`NaN` in Statistical Hypothesis Testing

How can we ignore missing values or NaN during testing?

A = [0.1, NaN, 0.16]
B = [1.0, 0.9, 0.82]

EqualVarianceTTest(A, B)

output:

Two sample t-test (equal variance)
----------------------------------
Population details:
    parameter of interest:   Mean difference
    value under h_0:         0
    point estimate:          NaN
    95% confidence interval: (NaN, NaN)

Test summary:
    outcome with 95% confidence: reject h_0
    two-sided p-value:           NaN

Details:
    number of observations:   [3,3]
    t-statistic:              NaN
    degrees of freedom:       4
    empirical standard error: NaN

(I don’t know the answer to your question, but I adjusted the title a bit to make it clear to others that this is a question about statistical testing, not unit testing!)

1 Like

Easy to ignore whatever values you don’t want to use: EqualVarianceTTest(filter(!isnan, A), B).

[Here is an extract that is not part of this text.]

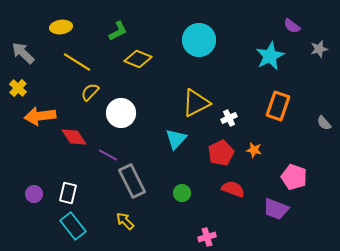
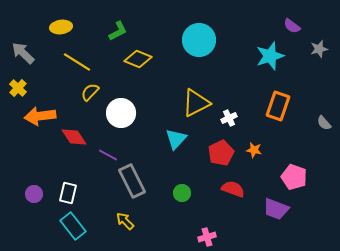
cyan star: rotated 8 degrees clockwise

If your observations in A and B are paired and you want to ignore corresponding elements from both (not only remove A[2] that is NaN but also remove B[2]), then it’s most convenient to put these arrays into a single columnar table. In Julia, it’s effectively free, and you retain the same familiar array interface:

using StructArrays
# best to keep both A and B together from the beginning, if they are paired
data = StructArray(; A, B)

data = filter(x -> !any(isnan, x), data)
EqualVarianceTest(data.A, data.B)
4 Likes